WORK TO COMPLETE
Please copy out the listing below in full and exactly.
---------------
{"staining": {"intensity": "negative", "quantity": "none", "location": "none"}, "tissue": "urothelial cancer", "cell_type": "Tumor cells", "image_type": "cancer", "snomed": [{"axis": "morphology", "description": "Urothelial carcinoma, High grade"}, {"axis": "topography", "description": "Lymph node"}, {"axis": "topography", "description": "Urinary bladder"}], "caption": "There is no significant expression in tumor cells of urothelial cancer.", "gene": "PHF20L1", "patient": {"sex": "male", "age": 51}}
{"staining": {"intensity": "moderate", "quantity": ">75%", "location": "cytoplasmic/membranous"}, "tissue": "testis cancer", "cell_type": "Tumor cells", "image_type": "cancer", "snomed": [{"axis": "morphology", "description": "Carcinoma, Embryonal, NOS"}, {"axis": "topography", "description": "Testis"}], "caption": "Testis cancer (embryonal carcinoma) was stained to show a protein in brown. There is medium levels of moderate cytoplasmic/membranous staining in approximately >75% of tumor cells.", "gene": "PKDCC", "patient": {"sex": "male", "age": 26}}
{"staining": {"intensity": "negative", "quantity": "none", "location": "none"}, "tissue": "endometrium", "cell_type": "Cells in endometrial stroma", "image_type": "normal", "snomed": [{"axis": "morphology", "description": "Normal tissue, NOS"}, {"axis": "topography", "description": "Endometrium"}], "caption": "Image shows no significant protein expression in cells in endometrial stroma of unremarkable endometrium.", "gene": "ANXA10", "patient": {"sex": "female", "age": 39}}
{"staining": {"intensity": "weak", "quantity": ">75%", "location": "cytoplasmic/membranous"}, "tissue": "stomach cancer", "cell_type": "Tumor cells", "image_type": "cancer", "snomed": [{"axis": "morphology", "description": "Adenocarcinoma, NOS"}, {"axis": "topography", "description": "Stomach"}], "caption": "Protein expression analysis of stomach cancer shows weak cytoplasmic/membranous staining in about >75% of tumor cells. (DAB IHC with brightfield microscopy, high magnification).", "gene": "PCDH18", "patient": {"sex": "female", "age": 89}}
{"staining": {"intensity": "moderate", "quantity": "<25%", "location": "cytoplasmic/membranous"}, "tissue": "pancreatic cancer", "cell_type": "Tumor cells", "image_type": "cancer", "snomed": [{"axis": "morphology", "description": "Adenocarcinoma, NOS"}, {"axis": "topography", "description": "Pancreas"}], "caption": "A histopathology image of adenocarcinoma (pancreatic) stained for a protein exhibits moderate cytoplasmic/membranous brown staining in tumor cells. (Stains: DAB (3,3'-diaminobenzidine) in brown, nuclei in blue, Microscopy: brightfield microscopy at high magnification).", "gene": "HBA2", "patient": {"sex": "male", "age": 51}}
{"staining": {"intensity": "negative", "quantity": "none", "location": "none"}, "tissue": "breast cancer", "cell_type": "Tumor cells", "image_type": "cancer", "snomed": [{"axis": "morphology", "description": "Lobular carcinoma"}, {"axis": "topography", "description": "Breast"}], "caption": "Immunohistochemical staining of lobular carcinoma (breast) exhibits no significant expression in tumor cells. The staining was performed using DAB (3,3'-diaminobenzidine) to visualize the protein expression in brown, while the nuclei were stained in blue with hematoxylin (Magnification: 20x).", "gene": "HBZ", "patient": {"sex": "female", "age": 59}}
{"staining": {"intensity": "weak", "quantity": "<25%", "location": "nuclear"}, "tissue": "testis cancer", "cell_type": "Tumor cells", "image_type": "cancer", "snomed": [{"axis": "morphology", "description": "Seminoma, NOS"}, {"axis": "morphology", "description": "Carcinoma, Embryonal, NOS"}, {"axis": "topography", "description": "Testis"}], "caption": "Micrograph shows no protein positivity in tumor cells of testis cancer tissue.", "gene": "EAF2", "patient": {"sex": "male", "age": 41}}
---------------
SOLUTION TO THE PROBLEM
{"staining": {"intensity": "negative", "quantity": "none", "location": "none"}, "tissue": "urothelial cancer", "cell_type": "Tumor cells", "image_type": "cancer", "snomed": [{"axis": "morphology", "description": "Urothelial carcinoma, High grade"}, {"axis": "topography", "description": "Lymph node"}, {"axis": "topography", "description": "Urinary bladder"}], "caption": "There is no significant expression in tumor cells of urothelial cancer.", "gene": "PHF20L1", "patient": {"sex": "male", "age": 51}}
{"staining": {"intensity": "moderate", "quantity": ">75%", "location": "cytoplasmic/membranous"}, "tissue": "testis cancer", "cell_type": "Tumor cells", "image_type": "cancer", "snomed": [{"axis": "morphology", "description": "Carcinoma, Embryonal, NOS"}, {"axis": "topography", "description": "Testis"}], "caption": "Testis cancer (embryonal carcinoma) was stained to show a protein in brown. There is medium levels of moderate cytoplasmic/membranous staining in approximately >75% of tumor cells.", "gene": "PKDCC", "patient": {"sex": "male", "age": 26}}
{"staining": {"intensity": "negative", "quantity": "none", "location": "none"}, "tissue": "endometrium", "cell_type": "Cells in endometrial stroma", "image_type": "normal", "snomed": [{"axis": "morphology", "description": "Normal tissue, NOS"}, {"axis": "topography", "description": "Endometrium"}], "caption": "Image shows no significant protein expression in cells in endometrial stroma of unremarkable endometrium.", "gene": "ANXA10", "patient": {"sex": "female", "age": 39}}
{"staining": {"intensity": "weak", "quantity": ">75%", "location": "cytoplasmic/membranous"}, "tissue": "stomach cancer", "cell_type": "Tumor cells", "image_type": "cancer", "snomed": [{"axis": "morphology", "description": "Adenocarcinoma, NOS"}, {"axis": "topography", "description": "Stomach"}], "caption": "Protein expression analysis of stomach cancer shows weak cytoplasmic/membranous staining in about >75% of tumor cells. (DAB IHC with brightfield microscopy, high magnification).", "gene": "PCDH18", "patient": {"sex": "female", "age": 89}}
{"staining": {"intensity": "moderate", "quantity": "<25%", "location": "cytoplasmic/membranous"}, "tissue": "pancreatic cancer", "cell_type": "Tumor cells", "image_type": "cancer", "snomed": [{"axis": "morphology", "description": "Adenocarcinoma, NOS"}, {"axis": "topography", "description": "Pancreas"}], "caption": "A histopathology image of adenocarcinoma (pancreatic) stained for a protein exhibits moderate cytoplasmic/membranous brown staining in tumor cells. (Stains: DAB (3,3'-diaminobenzidine) in brown, nuclei in blue, Microscopy: brightfield microscopy at high magnification).", "gene": "HBA2", "patient": {"sex": "male", "age": 51}}
{"staining": {"intensity": "negative", "quantity": "none", "location": "none"}, "tissue": "breast cancer", "cell_type": "Tumor cells", "image_type": "cancer", "snomed": [{"axis": "morphology", "description": "Lobular carcinoma"}, {"axis": "topography", "description": "Breast"}], "caption": "Immunohistochemical staining of lobular carcinoma (breast) exhibits no significant expression in tumor cells. The staining was performed using DAB (3,3'-diaminobenzidine) to visualize the protein expression in brown, while the nuclei were stained in blue with hematoxylin (Magnification: 20x).", "gene": "HBZ", "patient": {"sex": "female", "age": 59}}
{"staining": {"intensity": "weak", "quantity": "<25%", "location": "nuclear"}, "tissue": "testis cancer", "cell_type": "Tumor cells", "image_type": "cancer", "snomed": [{"axis": "morphology", "description": "Seminoma, NOS"}, {"axis": "morphology", "description": "Carcinoma, Embryonal, NOS"}, {"axis": "topography", "description": "Testis"}], "caption": "Micrograph shows no protein positivity in tumor cells of testis cancer tissue.", "gene": "EAF2", "patient": {"sex": "male", "age": 41}}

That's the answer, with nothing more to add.